◆ EXERCISE TASKS ◆
A - In two sentences, what does the column on government and eating habits say?
B - Can you write out, word for word, the part of the column on government and eating habits that starts at the words "The only thing" and ends after the words "around his middle."?

◆ TEXT BLOCK ◆
______

Frying squads aim at hot dogs – and you
Lori Borgman | Monday, Aug 03, 2009
It’s been a bad week for backyard cookouts and
anyone who enjoys food in general. First the food police put a bounty
on hot dogs.
Food vigilantes and their frying squads have targeted
more than 100 foods with their scientific studies and attacks. They
won’t relent until we’re all slurping seaweed and snacking on wheat
berries.
If having hot dogs and brats disrespected at the
peak of summer wasn’t bad enough, the Senate Finance Committee announced
they were considering taxing soda. Like a three-cent tax per can
is going to fund health care and create a stampede for broccoli
flowerets.
The crusaders are gunning for curvy people --
the ample, the plump, the generous, the Rubenesque and the outright
obese.
Now that the pool of smokers has shrunk, they
need a new target. It is essential that the movers and shakers always
have someone else to move and shake.
The only thing more annoying than a crazed anti-smoking
crusader is a smug thin person.
As a nation, we are, well, round. We know we’re
round. Every time we turn around – and give me a little space could
you? – a headline tells us we’re round. And a headline beside that
offers a recipe for rocky road double fudge brownies.
If the Feds want to control what the rest of us
eat, they may want to clean out their own'fridge first. The new
Surgeon General isn’t exactly willowy and Barney Frank would be
the first to admit that’s not an all-wheel drive Goodyear tire wrapped
around his middle.
It used to be it was a mother’s job to tell you
what to eat, not a senator’s job. It’s only a matter of time before
the president appoints a Calorie Czar. Paging Jenny Craig.
Feeding people isn’t new to the Feds. They’ve
been menu planning for our children for some time. A teacher friend
found it ironic that students who get breakfast at school had a
donut in one hand and were touching their toes with the other as
part of the school’s fitness program.
Eat. Exercise. Eat. Exercise. Bend there, done
that.
We’re not the only ones whose government is nosing
in on our eating habits. The Brits conducted a trial door-to-door
campaign in January in which officials called on households asking
residents what they were cooking, talked about portion size, dispensed
dietary advice and offered tips on what to do with leftovers.
Our roundness, like every other social problem,
is best addressed at a smaller and more intimate level like, say,
the family. Or the community. Or even our churches. Once upon a
time we solved problems ourselves without facing the Potomac and
bowing to Washington.
It is an individual and family choice to make
the time to cook at home, to make sweets, junk and eating out the
occasional treat and not a staple. It is a personal choice to get
off your duff and get outside, to bike, hike, shoot hoops, walk
not drive, take the stairs and generally get the lead out.
You can’t coerce someone into losing weight –
although that female trainer on the “Biggest Loser” sure comes close.
You can’t tax someone into losing weight. The decisions on what
to eat, when, where and if to exercise, are personal. At least they
used to be. When government gets their nose in your cupboard, the
scales are out of whack.
We may be pudgy, but we’re not stupid.

______

Rows drawn from a dataset:
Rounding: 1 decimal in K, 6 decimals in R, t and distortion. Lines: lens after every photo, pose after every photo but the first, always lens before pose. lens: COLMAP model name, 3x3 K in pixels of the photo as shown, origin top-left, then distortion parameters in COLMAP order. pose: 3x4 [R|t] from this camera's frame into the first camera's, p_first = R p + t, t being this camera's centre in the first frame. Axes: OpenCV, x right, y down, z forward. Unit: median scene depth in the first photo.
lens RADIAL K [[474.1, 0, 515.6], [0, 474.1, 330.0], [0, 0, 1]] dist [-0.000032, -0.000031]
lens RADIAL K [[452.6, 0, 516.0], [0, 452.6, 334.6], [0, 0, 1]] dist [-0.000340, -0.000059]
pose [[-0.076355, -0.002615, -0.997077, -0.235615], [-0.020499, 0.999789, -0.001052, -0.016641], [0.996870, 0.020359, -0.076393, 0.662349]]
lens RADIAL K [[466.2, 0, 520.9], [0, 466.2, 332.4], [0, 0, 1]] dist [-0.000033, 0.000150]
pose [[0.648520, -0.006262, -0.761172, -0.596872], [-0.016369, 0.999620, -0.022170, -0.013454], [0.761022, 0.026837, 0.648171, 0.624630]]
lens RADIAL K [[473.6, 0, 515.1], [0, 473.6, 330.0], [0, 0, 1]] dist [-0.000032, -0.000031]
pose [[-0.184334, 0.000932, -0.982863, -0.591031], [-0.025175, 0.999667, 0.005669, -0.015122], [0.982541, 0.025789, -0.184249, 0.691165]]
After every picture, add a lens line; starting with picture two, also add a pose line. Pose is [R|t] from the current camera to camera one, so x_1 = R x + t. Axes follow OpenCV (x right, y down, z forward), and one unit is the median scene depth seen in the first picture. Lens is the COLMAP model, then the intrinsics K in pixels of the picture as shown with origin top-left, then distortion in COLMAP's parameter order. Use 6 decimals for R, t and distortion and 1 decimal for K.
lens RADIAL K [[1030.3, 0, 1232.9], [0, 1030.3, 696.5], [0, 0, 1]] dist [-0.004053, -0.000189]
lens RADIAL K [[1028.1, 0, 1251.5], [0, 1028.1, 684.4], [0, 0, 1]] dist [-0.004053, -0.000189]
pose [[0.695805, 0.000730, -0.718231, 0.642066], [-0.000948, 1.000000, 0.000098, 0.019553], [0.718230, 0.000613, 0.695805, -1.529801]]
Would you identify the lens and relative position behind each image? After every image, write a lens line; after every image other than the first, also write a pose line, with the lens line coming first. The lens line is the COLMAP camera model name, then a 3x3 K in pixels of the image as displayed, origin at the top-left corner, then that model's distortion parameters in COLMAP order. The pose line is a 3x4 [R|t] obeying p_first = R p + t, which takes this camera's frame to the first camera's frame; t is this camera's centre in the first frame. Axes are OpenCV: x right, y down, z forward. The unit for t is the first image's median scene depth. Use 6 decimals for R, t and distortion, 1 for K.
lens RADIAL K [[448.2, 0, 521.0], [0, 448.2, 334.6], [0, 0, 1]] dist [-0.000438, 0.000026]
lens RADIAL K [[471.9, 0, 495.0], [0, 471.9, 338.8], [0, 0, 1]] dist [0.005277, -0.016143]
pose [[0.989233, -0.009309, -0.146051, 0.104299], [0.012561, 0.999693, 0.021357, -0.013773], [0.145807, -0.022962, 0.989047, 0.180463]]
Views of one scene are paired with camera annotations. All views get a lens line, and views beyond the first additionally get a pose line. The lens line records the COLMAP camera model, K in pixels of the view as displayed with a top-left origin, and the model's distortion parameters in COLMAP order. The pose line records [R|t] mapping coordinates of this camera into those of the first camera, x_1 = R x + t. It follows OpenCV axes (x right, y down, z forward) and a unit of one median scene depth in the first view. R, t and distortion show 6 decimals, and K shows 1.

______

◆ SOLUTIONS IN ORDER ◆
A - The column complains that food crusaders have targeted hot dogs and more than 100 other foods, and that the Senate Finance Committee is considering a tax on soda. It argues that a nation's roundness is best handled by families, communities or churches, since decisions on what to eat and whether to exercise are personal.

B -
The only thing more annoying than a crazed anti-smoking
crusader is a smug thin person.
As a nation, we are, well, round. We know we’re
round. Every time we turn around – and give me a little space could
you? – a headline tells us we’re round. And a headline beside that
offers a recipe for rocky road double fudge brownies.
If the Feds want to control what the rest of us
eat, they may want to clean out their own'fridge first. The new
Surgeon General isn’t exactly willowy and Barney Frank would be
the first to admit that’s not an all-wheel drive Goodyear tire wrapped
around his middle.